Less-significant South Africa tour still vital yardstick for India
This curtailed tour might not be the bumper series India's fans and team had been building up towards, but it is one that still holds a lot of cricketing significance for them

This was supposed to be India's big tour. It was two years of home cricket in the making. India had even sent an A team here earlier in the year to become more familiar with the conditions. And it was a proper A team: except for Virat Kohli, all the Test batsmen in this side made the trip. Coach Duncan Fletcher himself dropped in. For a change, the cricketing wing of Team India was looking ahead, or possibly the change was that it was being paid heed to.
It was a proper tour: three Tests, seven ODIs, two Twenty20s. Enough time to travel all over this beautiful country. Enough time to lose form, enough to regain it. Enough time for ups and downs and all the experiences a cricket tour brings. Enough time for rhythms to build. Except that the real world sometimes doesn't agree with proper cricket. And so we have a tour not many are excited about.
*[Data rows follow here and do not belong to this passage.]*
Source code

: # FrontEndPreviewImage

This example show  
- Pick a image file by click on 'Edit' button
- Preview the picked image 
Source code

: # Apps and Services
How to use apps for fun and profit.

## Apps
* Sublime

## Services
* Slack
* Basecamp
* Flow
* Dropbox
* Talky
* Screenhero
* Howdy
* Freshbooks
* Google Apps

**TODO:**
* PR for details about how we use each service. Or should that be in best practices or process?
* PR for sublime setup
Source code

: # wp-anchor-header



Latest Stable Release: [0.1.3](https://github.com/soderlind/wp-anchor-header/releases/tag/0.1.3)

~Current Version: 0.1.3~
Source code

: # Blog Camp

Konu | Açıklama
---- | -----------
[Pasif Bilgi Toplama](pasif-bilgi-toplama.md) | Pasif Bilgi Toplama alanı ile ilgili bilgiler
Three years ago "we are waiting" billboards welcomed India everywhere they went. This time around the local press seems to suggest only aggressive crowds are waiting to let their displeasure be known.
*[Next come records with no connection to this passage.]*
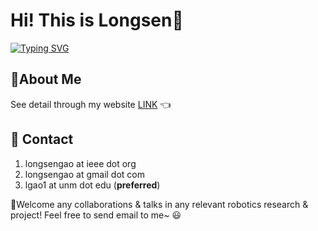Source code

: # Hi! This is Longsen👋

[![Typing SVG](https://readme-typing-svg.demolab.com?font=Fira+Code&weight=700&duration=2000&pause=500&color=F72B1F&width=450&lines=I'm+a+robotics+%2B+control+guy%F0%9F%A4%96;I'm+thrilled+to+learn+any+new+techs%F0%9F%92%97;Coding%E2%8C%A8%EF%B8%8F+%2B+fitness%F0%9F%8F%8B%EF%B8%8F%E2%80%8D%E2%99%82%EF%B8%8F+everyday)](https://git.io/typing-svg)

## 👦About Me  

See detail through my website [LINK](https://longsengao.com/) 👈



## 📧 Contact

1. longsengao at ieee dot org
2. longsengao at gmail dot com
3. lgao1 at unm dot edu (**preferred**)



🤝Welcome any collaborations & talks in any relevant robotics research & project! Feel free to send email to me~ 😃

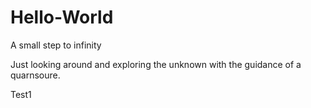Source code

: # Hello-World
A small step to infinity

Just looking around and exploring the unknown with the guidance of a quarnsoure.

Test1

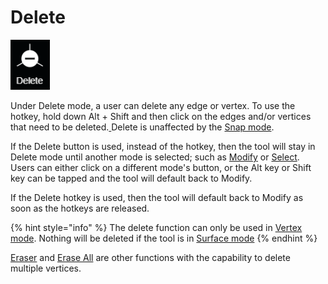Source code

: # Delete

![hotkeys: hold Alt + Shift](../../.gitbook/assets/delete-button.png)

Under Delete mode, a user can delete any edge or vertex. To use the hotkey, hold down Alt + Shift and then click on the edges and/or vertices that need to be deleted.[ ](../eraser-1.md)Delete is unaffected by the [Snap mode](../../advanced-function/snap-mode.md).

If the Delete button is used, instead of the hotkey, then the tool will stay in Delete mode until another mode is selected; such as [Modify](modify.md) or [Select](select.md). Users can either click on a different mode's button, or the Alt key or Shift key can be tapped and the tool will default back to Modify. 

If the Delete hotkey is used, then the tool will default back to Modify as soon as the hotkeys are released.

{% hint style="info" %}
The delete function can only be used in [Vertex mode](../../mode.md). Nothing will be deleted if the tool is in [Surface mode](../../mode.md)
{% endhint %}

[Eraser](../eraser-1.md) and [Erase All](../../tools/wireframe-tools/wireframe/erase-all.md) are other functions with the capability to delete multiple vertices.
The statistics being dug out are of the last time a team other than Zimbabwe, Bangladesh or the Associates came to South Africa for a tour of decent length but didn't go to Cape Town at all. Incidentally, it happened back in November 2002 when Sri Lanka didn't play any of their five ODIs and two Tests in the Mother City. Once the disappointment of a wasted tour subsides, though, you will realise it is still a significant trip for India. There is a "last" that happened with India much before the last time a visiting team didn't go to Cape Town.
The last time India went through such complete overhaul of batting, going to a proper - in terms of strength of opposition, not duration - tour with such a raw batting line-up, full of virtual debutants, was when Sourav Ganguly and Rahul Dravid, and later VVS Laxman, started to join Sachin Tendulkar in the middle order. All four properly came together incidentally on a tour of South Africa. In a way Tendulkar has not done India many favours by playing all the home Tests and then retiring before this tour. Those were matches a youngster could have used to gain experience before a year full of overseas assignments.
Like the mutated tour, though, you have no choice but to be philosophical about this now. These batsmen still have it better than their predecessors. That the ODIs are before the Tests salvages the situation a bit for India. As MS Dhoni said before leaving for South Africa, the nature of that format and that it demands a more free-flowing game will help the young batting line-up get rid of early nerves before the two-Test series begins. In a way, the same can be said in the larger scheme of these batsmen's careers too.
When Dravid and Ganguly made their Test debut, in England, they had played five and two ODIs, and had barely seen the world outside India. Laxman was on a tour of South Africa before he had played an ODI. Only Virender Sehwag among that older group had with him a body of work in international cricket - 22 ODIs - before he became a Test cricketer.
Almost all of the batsmen on this trip have had experience of being in international cricket before this tour. Rohit Sharma set the record for most ODIs before Test debut, Shikhar Dhawan faces Dale Steyn in the IPL nets, and Kohli has established himself as one of the best chasers in ODIs and captains the likes of AB de Villiers. Even though this batting line-up has a collective experience of three Tests in South Africa, they have the exposure, they are more worldly wise, more confident than Dravid, Ganguly and Laxman were when they were sent to face Allan Donald, Shaun Pollock, a young and quick Lance Klusener, and Brian McMillan. The test now is of their skill, of their temperament, of how they adjust to the conditions, how they make the adjustment from facing Sammy and his friendly friends in Kanpur to Steyn and Co on pitches with bounce and seam.
It's not all about the batsmen, though. India's famous overseas Test wins have of late been set up by their bowlers. They have also tended to escape a lot of flak because it has always been the great Indian batting line-up that has been expected to carry them through everywhere. This time around, under the mentorship of the returning Zaheer Khan, they will possibly be asked the same number of questions as the batsmen.
Apart from Zaheer, only Ishant Sharma has played a Test in South Africa, and he doesn't look like he will add to that tally. The bowlers, too, will rely on the ODIs to get used to the outfields on which they will run in, to condition themselves to bowl long spells, to find the lengths that will give them assistance. Like the batsmen, they might benefit from lower expectations.
It is an unusual tour for India. One that promises to actually test how good India's transition from the desperation of 2012 has been, but one that comes with lower expectations than those two away tours in which they were whitewashed. The ODI series, given South Africa's recent form, is open - although South Africa might still fancy a few psychological blows on extra spicy pitches - but in the Tests you'd venture India will take anything better than a 2-0 defeat to a fully fit South African side, provided it doesn't come through weather interruptions.